Over 150 events spread across several locations and organisations of the city have just come to an end. All of these were to commemorate the 375th birthday of our city. The events witnessed full houses and were held with the enthusiastic support of the hospitality industry and the media. If this was not a sure shot success, then what was it? Certainly it was NOT what a Tourism Department official apparently dismissed as a celebration of the ‘colonial’ in a display of a mindset out of tune with the times.
Consider the facts – much of what went into celebrating Madras Week this year concerned the here and now. There were discussions on business leadership, security of the peninsula, civic conservancy and the economy. There were views expressed on the challenges that the city faces in its journey to becoming a world-class metropolis. There were presentations on the lives of several noble residents of the city who went on to make powerful contributions to the world. The current generation, to which the British Raj is something that is only in text books, came out in full strength to participate. Are these expressions of a ‘colonial hangover’? What we did was celebrate our city, warts and all.

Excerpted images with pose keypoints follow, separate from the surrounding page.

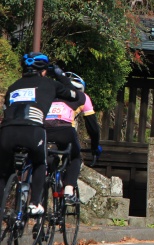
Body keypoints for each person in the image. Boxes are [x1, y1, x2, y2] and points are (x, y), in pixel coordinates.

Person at [0, 52, 80, 216]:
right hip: (33, 130)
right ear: (44, 70)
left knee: (3, 171)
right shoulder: (50, 83)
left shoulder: (13, 86)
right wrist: (61, 76)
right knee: (39, 163)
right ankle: (35, 203)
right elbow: (75, 95)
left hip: (6, 131)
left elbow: (6, 108)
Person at [44, 72, 102, 203]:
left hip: (43, 129)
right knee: (75, 157)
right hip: (65, 130)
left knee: (47, 154)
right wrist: (94, 147)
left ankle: (44, 176)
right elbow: (93, 128)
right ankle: (69, 190)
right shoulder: (83, 97)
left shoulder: (50, 94)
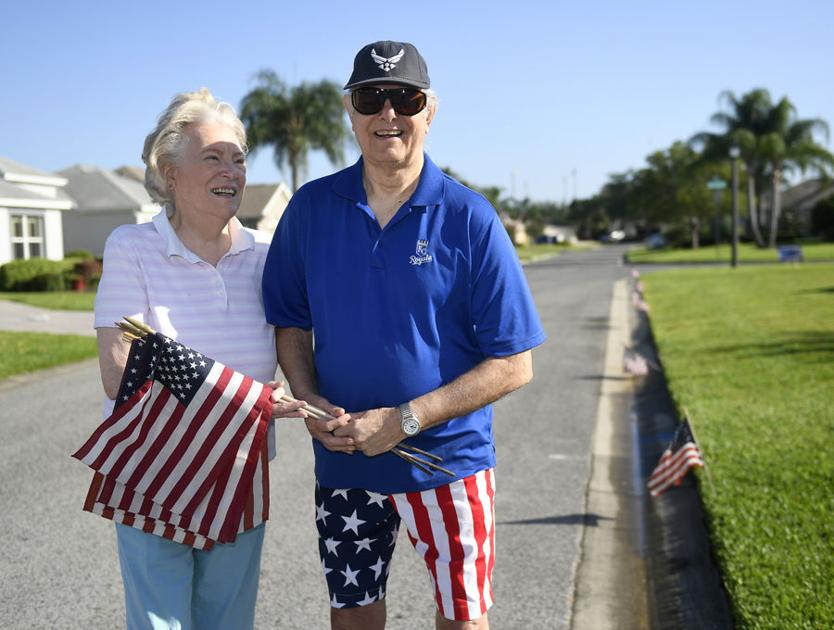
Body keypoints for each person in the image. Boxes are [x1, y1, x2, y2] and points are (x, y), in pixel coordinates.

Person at [262, 41, 546, 629]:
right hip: (346, 466)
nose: (387, 113)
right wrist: (309, 398)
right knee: (354, 616)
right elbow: (291, 321)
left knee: (463, 618)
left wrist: (404, 419)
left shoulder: (470, 217)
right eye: (371, 97)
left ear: (430, 111)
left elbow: (515, 362)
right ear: (350, 109)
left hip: (449, 465)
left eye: (404, 98)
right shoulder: (310, 208)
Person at [93, 87, 304, 630]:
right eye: (212, 156)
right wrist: (246, 401)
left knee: (229, 622)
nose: (230, 171)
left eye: (237, 159)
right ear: (169, 173)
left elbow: (300, 343)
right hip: (154, 463)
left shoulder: (267, 254)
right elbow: (120, 374)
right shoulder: (131, 247)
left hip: (239, 467)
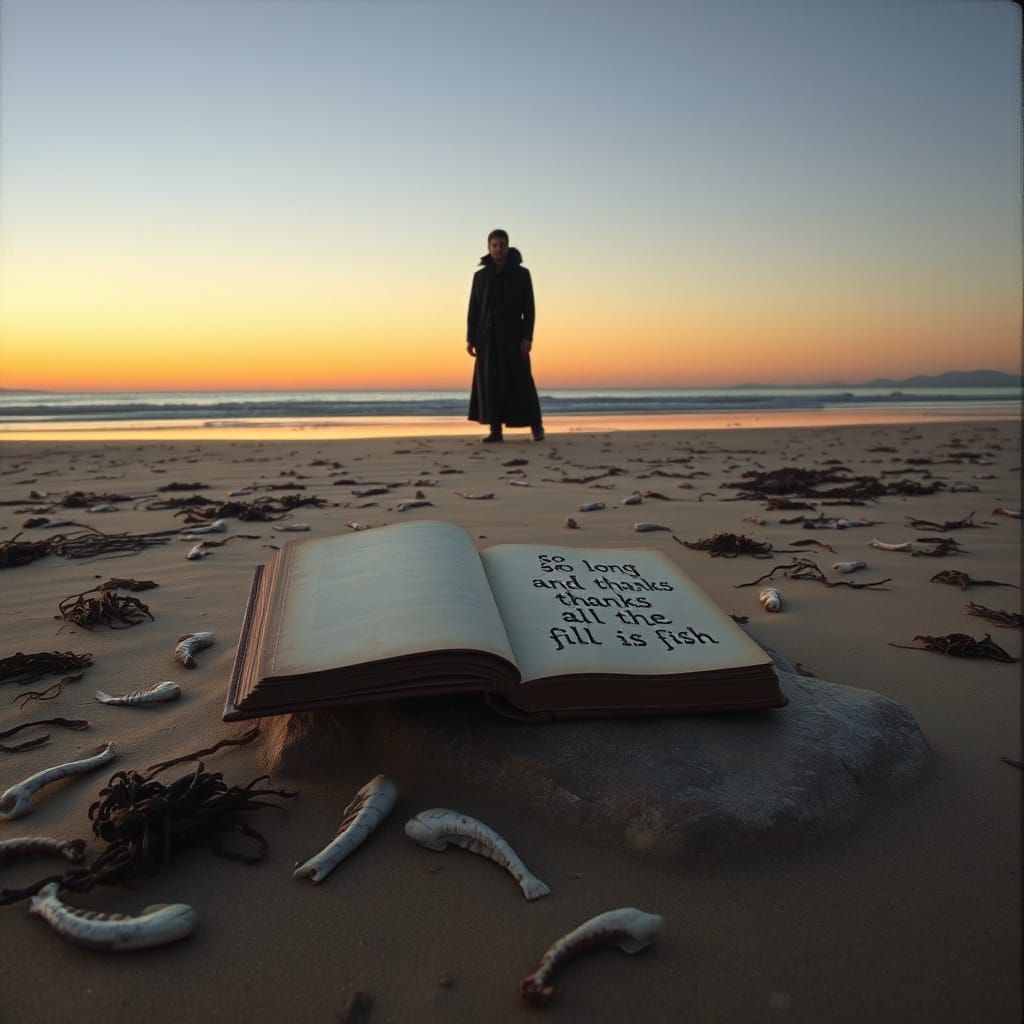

The same official apparently also said that his department is only mandated to celebrate the ancient Dravidian age, the Sangam era, and the glories of the Pallava, Chola, Pandya and Chera kingdoms. If that is so, why was this opportunity not taken to highlight the relics of that glorious past, of which there are several in the city itself? Why were special trips not organised to the Pallava cave at Pallavaram, perhaps the first instance of a temple being hewn out of a rock in India? Could not events focussing on the grand temples that dot the city’s coastline have been planned? Could the Museum not have been asked to showcase its Bronze Gallery and its magnificient collections of inscriptions? By merely dismissing Madras Week as a Brown Sahib event, the Department of Tourism has passed up a golden opportunity. It could have participated, attracted tourists and ensured that everyone recognised that Chennai could be a destination by itself and not a mere gateway to other locations in South India. In fact, all those wishing celebrations of the Dravidian and anything else, why don’t they organise similar celebrations on a voluntary basis?
Approaching the matter from another angle, can we deny that the city itself is a colonial creation? The seat of the Government is still in what was the first British possession in the whole of India. Several institutions that our metro swears by, such as the Corporation, the Legislature, the University, the General Hospital and the transport services, to name a few, are all colonial creations. Should we not be abandoning them all and reverting to ancient practices if the pre-British period is all that deserves to be commemorated? Why not shift the capital itself to some ancient town and when setting it up ensure that no vestige of overseas elements is reflected in it? Let’s face it, Madras has been the capital for 67 years AFTER independence as well. There is enough and more to celebrate from that period also.
Madras Week, as we said, is a celebration of our city. It is where we live, earn our money, educate our children and plan our future. It deserves to be rejoiced in and its achievements need to be highlighted to the world. At an age when the smallest of matters are tweeted and broadcast across the globe, why cannot Chennai with its vast record of achievements not stand up and speak of its glories? Even if it does not have an official stamp, as some celebrations in the past, have had, that the people have spoken loud and clear for the celebrations is all that matters. After all, another great Chennai success, the December Music Season, has survived and grown over 87 years without official support. May Madras Week follow suit.